U.S. Postal Service
victim of hacking attack
WASHINGTON (AP) — The U.S. Postal Service said Monday it is the victim of a cyberattack and that information about its employees, including Social Security numbers, may have been compromised.
The FBI and other federal agencies are investigating, the agency said in a statement.
Postal Service spokesman David Partenheimer said the personal information that may have been obtained in the attack includes employees’ names, dates of birth, Social Security numbers, addresses, emergency contacts and other information.
However, he also said that customers at local post offices or those using its website, usps.com, were not affected. But people who used its call center may have had telephone numbers, email addresses and other information compromised. He said that the attacks happened in mid-September. Just when the breach occurred is under investigation, he said.
The agency isn’t recommending that those customers take any action. The Postal Service employs over 800,000 workers.

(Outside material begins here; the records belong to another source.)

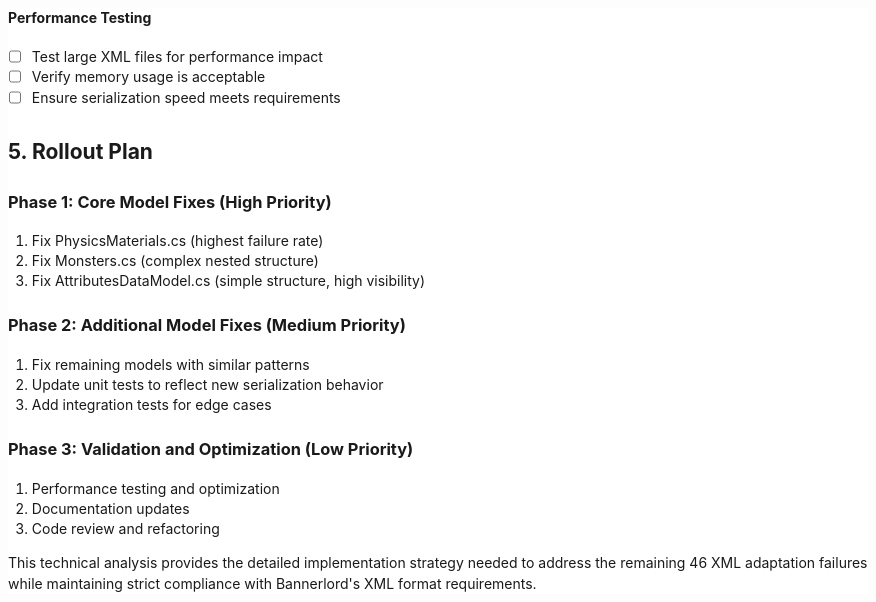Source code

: #### Performance Testing
- [ ] Test large XML files for performance impact
- [ ] Verify memory usage is acceptable
- [ ] Ensure serialization speed meets requirements

## 5. Rollout Plan

### Phase 1: Core Model Fixes (High Priority)
1. Fix PhysicsMaterials.cs (highest failure rate)
2. Fix Monsters.cs (complex nested structure)
3. Fix AttributesDataModel.cs (simple structure, high visibility)

### Phase 2: Additional Model Fixes (Medium Priority)
1. Fix remaining models with similar patterns
2. Update unit tests to reflect new serialization behavior
3. Add integration tests for edge cases

### Phase 3: Validation and Optimization (Low Priority)
1. Performance testing and optimization
2. Documentation updates
3. Code review and refactoring

This technical analysis provides the detailed implementation strategy needed to address the remaining 46 XML adaptation failures while maintaining strict compliance with Bannerlord's XML format requirements.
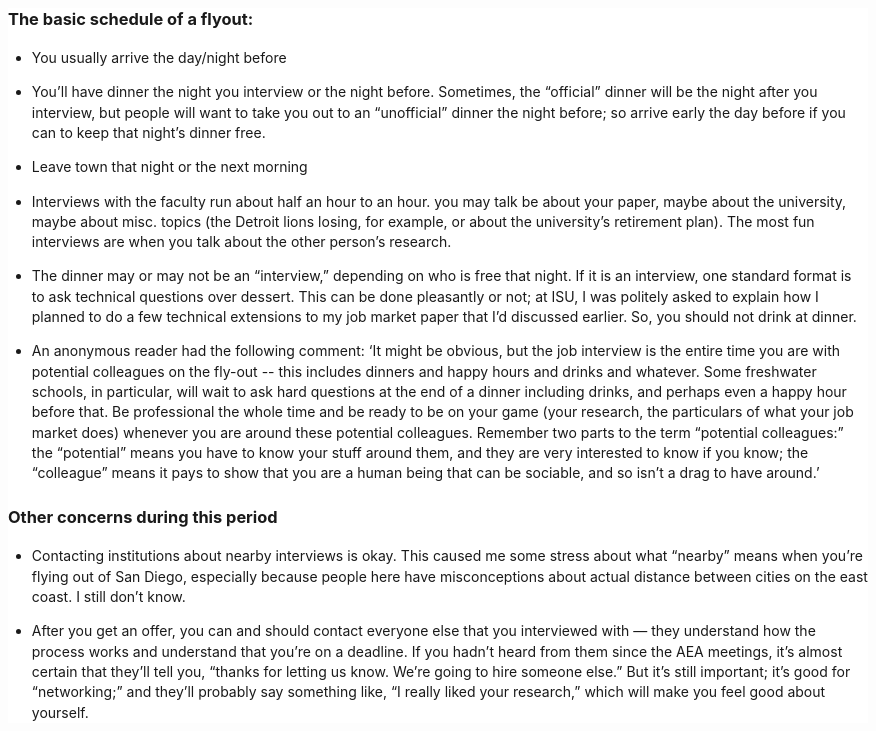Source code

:### The basic schedule of a flyout:

* You usually arrive the day/night before

* You’ll have dinner the night you interview or the night
   before. Sometimes, the “official” dinner will be the night after
   you interview, but people will want to take you out to an
   “unofficial” dinner the night before; so arrive early the day
   before if you can to keep that night’s dinner free.

* Leave town that night or the next morning

* Interviews with the faculty run about half an hour to an hour.  you
  may talk be about your paper, maybe about the university, maybe
  about misc. topics (the Detroit lions losing, for example, or about
  the university’s retirement plan).  The most fun interviews are when
  you talk about the other person’s research.

* The dinner may or may not be an “interview,” depending on who is
  free that night. If it is an interview, one standard format is to
  ask technical questions over dessert.  This can be done pleasantly
  or not; at ISU, I was politely asked to explain how I planned to do
  a few technical extensions to my job market paper that I’d discussed
  earlier. So, you should not drink at dinner.

* An anonymous reader had the following comment: ‘It might be obvious,
  but the job interview is the entire time you are with potential
  colleagues on the fly-out -- this includes dinners and happy hours
  and drinks and whatever.  Some freshwater schools, in particular,
  will wait to ask hard questions at the end of a dinner including
  drinks, and perhaps even a happy hour before that.  Be professional
  the whole time and be ready to be on your game (your research, the
  particulars of what your job market does) whenever you are around
  these potential colleagues.  Remember two parts to the term
  “potential colleagues:” the “potential” means you have to know your
  stuff around them, and they are very interested to know if you know;
  the “colleague” means it pays to show that you are a human being
  that can be sociable, and so isn’t a drag to have around.’

### Other concerns during this period

* Contacting institutions about nearby interviews is okay.  This
  caused me some stress about what “nearby” means when you’re flying
  out of San Diego, especially because people here have misconceptions
  about actual distance between cities on the east coast.  I still
  don’t know.

* After you get an offer, you can and should contact everyone else
  that you interviewed with — they understand how the process works
  and understand that you’re on a deadline.  If you hadn’t heard from
  them since the AEA meetings, it’s almost certain that they’ll tell
  you, “thanks for letting us know.  We’re going to hire someone
  else.”  But it’s still important; it’s good for “networking;” and
  they’ll probably say something like, “I really liked your research,”
  which will make you feel good about yourself.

VA chief vows renewed customer service focus
WASHINGTON (AP) — On the eve of Veterans Day, the Veterans Affairs Department announced a reorganization Monday designed to make it easier for veterans to gain access to the sprawling department and its maze-like websites.

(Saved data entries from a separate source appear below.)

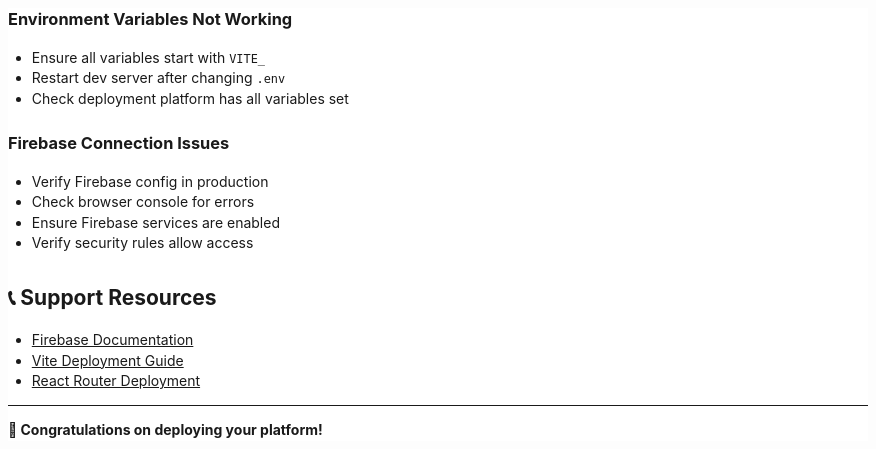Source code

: ### Environment Variables Not Working

- Ensure all variables start with `VITE_`
- Restart dev server after changing `.env`
- Check deployment platform has all variables set

### Firebase Connection Issues

- Verify Firebase config in production
- Check browser console for errors
- Ensure Firebase services are enabled
- Verify security rules allow access

## 📞 Support Resources

- [Firebase Documentation](https://firebase.google.com/docs)
- [Vite Deployment Guide](https://vitejs.dev/guide/static-deploy.html)
- [React Router Deployment](https://reactrouter.com/en/main/start/overview#deployment)

---

**🎉 Congratulations on deploying your platform!**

VA Secretary Robert McDonald called the restructuring the largest in the department’s history and said it will bring a singular focus on customer service to an agency that serves 22 million veterans.
“As VA moves forward, we will judge the success of all our efforts against a single metric: the outcomes we provide for veterans,” McDonald said. The VA’s mission is to care for veterans, “so we must become more focused on veterans’ needs,” he said.

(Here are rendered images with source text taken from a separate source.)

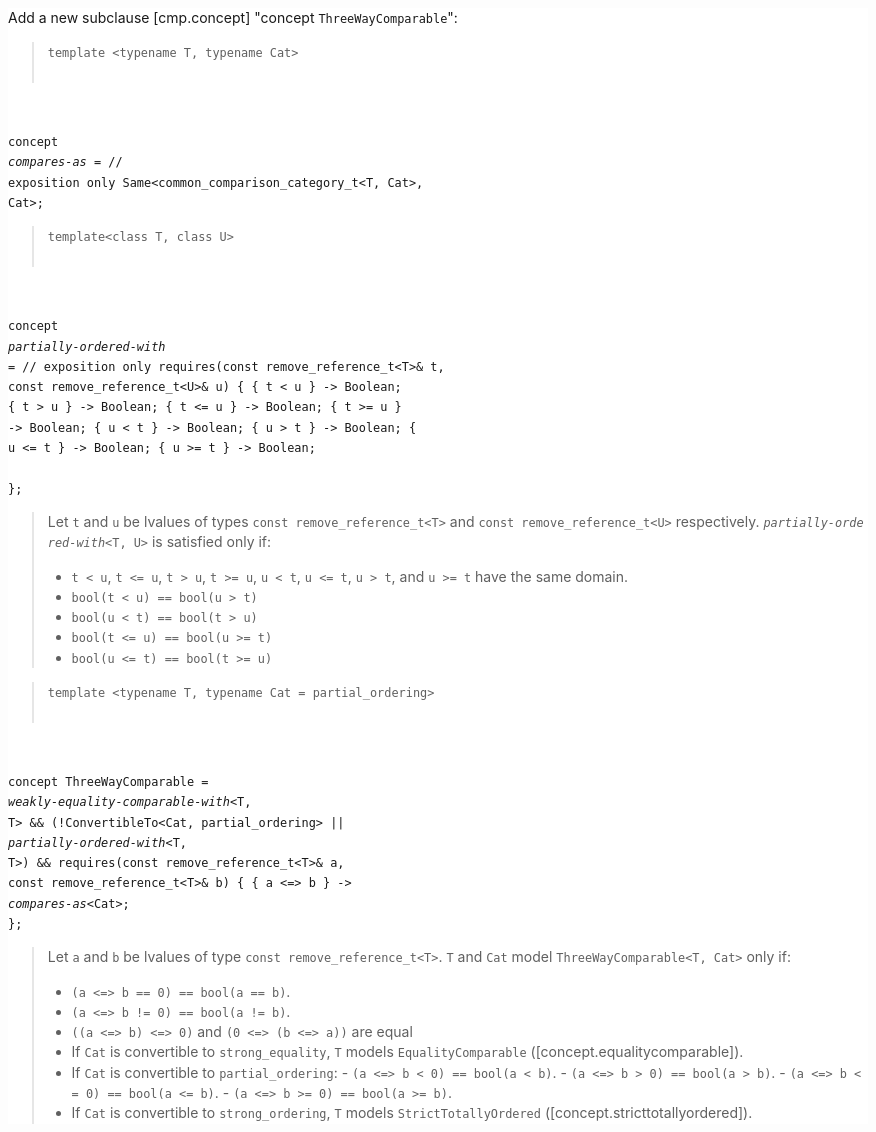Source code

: 
Add a new subclause [cmp.concept] "concept `ThreeWayComparable`":

> <pre><code class="language-cpp">template &lt;typename T, typename Cat&gt;
  concept </code><code><i>compares-as</i></code><code class="language-cpp"> = // exposition only
    Same&lt;common_comparison_category_t&lt;T, Cat&gt;, Cat&gt;;</code></pre>

> <pre><code class="language-cpp">template&lt;class T, class U&gt;
  concept </code><code><i>partially-ordered-with</i></code><code class="language-cpp"> = // exposition only
    requires(const remove_reference_t&lt;T&gt;& t,
             const remove_reference_t&lt;U&gt;& u) {
      { t &lt; u } -&gt; Boolean;
      { t &gt; u } -&gt; Boolean;
      { t &lt;= u } -&gt; Boolean;
      { t &gt;= u } -&gt; Boolean;
      { u &lt; t } -&gt; Boolean;
      { u &gt; t } -&gt; Boolean;
      { u &lt;= t } -&gt; Boolean;
      { u &gt;= t } -&gt; Boolean;      
    };</code></pre>
    
> Let `t` and `u` be lvalues of types `const remove_reference_t<T>` and `const remove_reference_t<U>` respectively. <code><i>partially-ordered-with</i>&lt;T, U&gt;</code> is satisfied only if:
>
> - `t < u`, `t <= u`, `t > u`, `t >= u`, `u < t`, `u <= t`, `u > t`, and `u >= t` have the same domain.
> - `bool(t < u) == bool(u > t)`
> - `bool(u < t) == bool(t > u)`
> - `bool(t <= u) == bool(u >= t)`
> - `bool(u <= t) == bool(t >= u)`
    
> <pre><code class="language-cpp">template &lt;typename T, typename Cat = partial_ordering&gt;
  concept ThreeWayComparable =
    </code><code><i>weakly-equality-comparable-with</i></code><code class="language-cpp">&lt;T, T&gt; &&
    (!ConvertibleTo&lt;Cat, partial_ordering&gt; || </code><code><i>partially-ordered-with</i></code><code class="language-cpp">&lt;T, T&gt;) &&
    requires(const remove_reference_t&lt;T&gt;& a,
             const remove_reference_t&lt;T&gt;& b) {
      { a &lt;=&gt; b } -&gt; </code><code><i>compares-as</i></code><code class="language-cpp">&lt;Cat&gt;;
    };</code></pre>
        
> Let `a` and `b` be lvalues of type `const remove_reference_t<T>`. `T` and `Cat` model `ThreeWayComparable<T, Cat>` only if:
> 
> - `(a <=> b == 0) == bool(a == b)`.
> - `(a <=> b != 0) == bool(a != b)`.
> - `((a <=> b) <=> 0)` and `(0 <=> (b <=> a))` are equal
> - If `Cat` is convertible to `strong_equality`, `T` models `EqualityComparable` ([concept.equalitycomparable]).
> - If `Cat` is convertible to `partial_ordering`:
>       - `(a <=> b < 0) == bool(a < b)`.
>       - `(a <=> b > 0) == bool(a > b)`.
>       - `(a <=> b <= 0) == bool(a <= b)`.
>       - `(a <=> b >= 0) == bool(a >= b)`.
> - If `Cat` is convertible to `strong_ordering`, `T` models `StrictTotallyOrdered` ([concept.stricttotallyordered]).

The VA has been under intense scrutiny since a whistleblower reported this spring that dozens of veterans may have died while awaiting treatment at the Phoenix VA hospital, and that appointment records were manipulated to hide the delays.
Obama calls for more
strict web regulation
WASHINGTON (AP) — President Barack Obama on Monday embraced a radical change in how the government treats Internet service, coming down on the side of consumer activists who fear slower download speeds and higher costs but angering Republicans and the nation’s cable giants who say the plan would kill jobs.
Obama called on the Federal Communications Commission to more heavily regulate Internet providers and treat broadband much as it would any other public utility.
He said the FCC should explicitly prohibit Internet providers like Verizon and AT&T from charging data hogs like Netflix extra to move their content more quickly. The announcement sent cable stocks tumbling.
The FCC, an independent regulatory body led by political appointees, is nearing a decision on whether broadband providers should be allowed to cut deals with the content providers but is stumbling over the legal complexities.
“We are stunned the president would abandon the longstanding, bipartisan policy of lightly regulating the Internet and calling for extreme” regulation, said Michael Powell, president and CEO of the National Cable and Telecommunications Association.